**Exercise prompt:**
Print out the full listing, exactly.

**Source data:**
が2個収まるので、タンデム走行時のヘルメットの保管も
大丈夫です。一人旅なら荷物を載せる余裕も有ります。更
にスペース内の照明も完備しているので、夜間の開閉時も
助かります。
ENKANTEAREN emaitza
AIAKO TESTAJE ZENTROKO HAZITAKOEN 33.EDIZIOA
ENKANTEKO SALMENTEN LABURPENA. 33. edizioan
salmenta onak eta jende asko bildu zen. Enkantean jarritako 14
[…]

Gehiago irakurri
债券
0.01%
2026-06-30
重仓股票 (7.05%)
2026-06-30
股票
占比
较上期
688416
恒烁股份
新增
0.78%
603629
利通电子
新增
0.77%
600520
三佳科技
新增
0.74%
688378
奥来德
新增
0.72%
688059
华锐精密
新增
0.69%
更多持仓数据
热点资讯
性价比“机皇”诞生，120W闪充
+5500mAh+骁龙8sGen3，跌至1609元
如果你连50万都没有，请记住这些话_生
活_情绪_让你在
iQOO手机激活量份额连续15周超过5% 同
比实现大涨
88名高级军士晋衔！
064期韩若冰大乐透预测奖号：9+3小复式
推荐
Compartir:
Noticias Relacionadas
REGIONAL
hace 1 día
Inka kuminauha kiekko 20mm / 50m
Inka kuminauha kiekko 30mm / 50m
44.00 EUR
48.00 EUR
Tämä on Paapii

**Task output:**
が2個収まるので、タンデム走行時のヘルメットの保管も
大丈夫です。一人旅なら荷物を載せる余裕も有ります。更
にスペース内の照明も完備しているので、夜間の開閉時も
助かります。
ENKANTEAREN emaitza
AIAKO TESTAJE ZENTROKO HAZITAKOEN 33.EDIZIOA
ENKANTEKO SALMENTEN LABURPENA. 33. edizioan
salmenta onak eta jende asko bildu zen. Enkantean jarritako 14
[…]

Gehiago irakurri
债券
0.01%
2026-06-30
重仓股票 (7.05%)
2026-06-30
股票
占比
较上期
688416
恒烁股份
新增
0.78%
603629
利通电子
新增
0.77%
600520
三佳科技
新增
0.74%
688378
奥来德
新增
0.72%
688059
华锐精密
新增
0.69%
更多持仓数据
热点资讯
性价比“机皇”诞生，120W闪充
+5500mAh+骁龙8sGen3，跌至1609元
如果你连50万都没有，请记住这些话_生
活_情绪_让你在
iQOO手机激活量份额连续15周超过5% 同
比实现大涨
88名高级军士晋衔！
064期韩若冰大乐透预测奖号：9+3小复式
推荐
Compartir:
Noticias Relacionadas
REGIONAL
hace 1 día
Inka kuminauha kiekko 20mm / 50m
Inka kuminauha kiekko 30mm / 50m
44.00 EUR
48.00 EUR
Tämä on Paapii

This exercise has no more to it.